3. Espaços Territorialmente Protegidos no Brasil

A legislação pátria estabelece três espécies de espaços territorialmente protegidos, na acepção do art. 225§ 1º, III, da Constituição Federal; as Áreas de Preservação Permanente, a Área de Reserva Legal e as Unidades de Conservação.

As Áreas de Preservação Permanente e a Área de Reserva Legal (florestal) estão disciplinadas pelo Código Florestal, Lei nº 4.771, de 15/09/65, diante das alterações advindas da Lei 7.803, de 18/07/1989, sendo seus escopos a conservação da fauna e da flora original de uma determinada região, no intuito de que esta cumpra a sua função ambiental.

As Áreas de Preservação Permanente – APP são áreas protegidas, cobertas ou não por vegetação nativa, com a função ambiental de preservar os recursos hídricos, a paisagem, a estabilidade geológica, a biodiversidade, o fluxo genético de fauna e de flora, proteger o solo e assegurar o bem estar das populações humanas. [08] Estas áreas também poderão situar-se nas cidades, (§ único, do art. 2º, do Código Florestal, acrescido pela Lei nº 7.803/89), compreendidas nos perímetros urbanos, nas regiões metropolitanas e aglomerações urbanas e deverão estar disciplinadas nos respectivos planos diretores e leis de uso do solo. Ressalta-se que estas normas deverão respeitar os princípios e limites mencionados na norma geral, ou seja, o município poderá legislar sobre a fixação destas áreas, todavia nunca em limite inferior ao estabelecido no Código Florestal.

Subtrai-se da norma, que na maioria dos casos a intenção do legislador, ao criar as Áreas de Preservação Permanente, não é de tutelar especificamente a vegetação, mais sim outros recursos naturais. Neste contexto, estas áreas são espaços territoriais especialmente protegidos, de proteção integral, que não podem ser exploradas, que somente podem ser alteradas ou suprimidas por uma lei e quando for necessária a execução de obras, planos, atividades ou projetos de utilidade pública ou interesse social. [09]

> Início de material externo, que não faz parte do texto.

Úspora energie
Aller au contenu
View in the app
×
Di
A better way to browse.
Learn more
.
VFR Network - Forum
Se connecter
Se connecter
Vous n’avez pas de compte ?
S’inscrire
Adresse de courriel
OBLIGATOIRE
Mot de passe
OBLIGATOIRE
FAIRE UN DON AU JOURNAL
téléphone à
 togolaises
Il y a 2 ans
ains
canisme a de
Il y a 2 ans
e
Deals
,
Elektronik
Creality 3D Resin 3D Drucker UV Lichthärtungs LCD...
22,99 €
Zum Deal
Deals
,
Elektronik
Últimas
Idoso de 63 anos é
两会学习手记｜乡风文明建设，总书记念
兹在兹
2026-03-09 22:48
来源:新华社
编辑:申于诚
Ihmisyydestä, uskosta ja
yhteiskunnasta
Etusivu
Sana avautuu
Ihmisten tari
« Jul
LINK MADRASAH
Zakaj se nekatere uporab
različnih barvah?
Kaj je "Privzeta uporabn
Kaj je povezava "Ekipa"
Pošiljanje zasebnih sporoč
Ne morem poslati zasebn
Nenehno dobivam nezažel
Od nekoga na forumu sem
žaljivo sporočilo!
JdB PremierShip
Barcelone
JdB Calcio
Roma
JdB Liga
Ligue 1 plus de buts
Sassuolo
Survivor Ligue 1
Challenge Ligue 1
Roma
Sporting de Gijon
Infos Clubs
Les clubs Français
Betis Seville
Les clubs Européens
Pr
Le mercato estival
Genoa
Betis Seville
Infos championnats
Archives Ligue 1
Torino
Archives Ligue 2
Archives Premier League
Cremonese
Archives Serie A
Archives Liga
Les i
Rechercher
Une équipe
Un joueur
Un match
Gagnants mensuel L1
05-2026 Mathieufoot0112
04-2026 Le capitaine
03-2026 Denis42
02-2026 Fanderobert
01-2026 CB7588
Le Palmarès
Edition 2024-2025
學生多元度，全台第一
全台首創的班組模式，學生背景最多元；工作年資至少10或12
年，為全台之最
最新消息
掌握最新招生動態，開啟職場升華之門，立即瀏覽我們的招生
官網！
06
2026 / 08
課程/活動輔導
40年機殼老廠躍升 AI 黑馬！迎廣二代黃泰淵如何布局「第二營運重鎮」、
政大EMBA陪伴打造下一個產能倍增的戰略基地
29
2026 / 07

O Código Florestal criou duas formas de APP, seu art. 2º fixa quais espaços territoriais são obrigatoriamente protegidos, e o art. 3º as APPs administrativas, ou seja, que serão criadas por atos administrativos. [10]

Resta claro, que o art. 2º, da norma mencionada, tem por objetivo a mediata proteção da água e da qualidade do solo, visando garantir os recursos hídricos e evitar a erosão que pode ocorrer, caso a vegetação localizada em certas áreas seja retirada. Já as APPs administrativas são aquelas que serão delimitadas, demarcadas e declaradas de proteção pela administração pública, por ato específico, quando se julgar necessário.

A Área de Reserva Legal - ARL segundo conceituado pelo Código Florestal, com as alterações advindas da MP 2166-67, é a "localizada no interior de uma propriedade ou posse rural, excetuada a de preservação permanente, necessária ao uso sustentável dos recursos naturais, à conservação e reabilitação dos processos ecológicos, à conservação da biodiversidade e ao abrigo e proteção de fauna e flora nativas." [11]

Este instrumento prevê a proteção de amostras/fragmentos territoriais visando à conservação da fauna e da flora local. A porcentagem da propriedade a ser destinada à fixação de ARL dependerá do local onde se encontra o imóvel rural, podendo variar de 20 a 80% de toda área.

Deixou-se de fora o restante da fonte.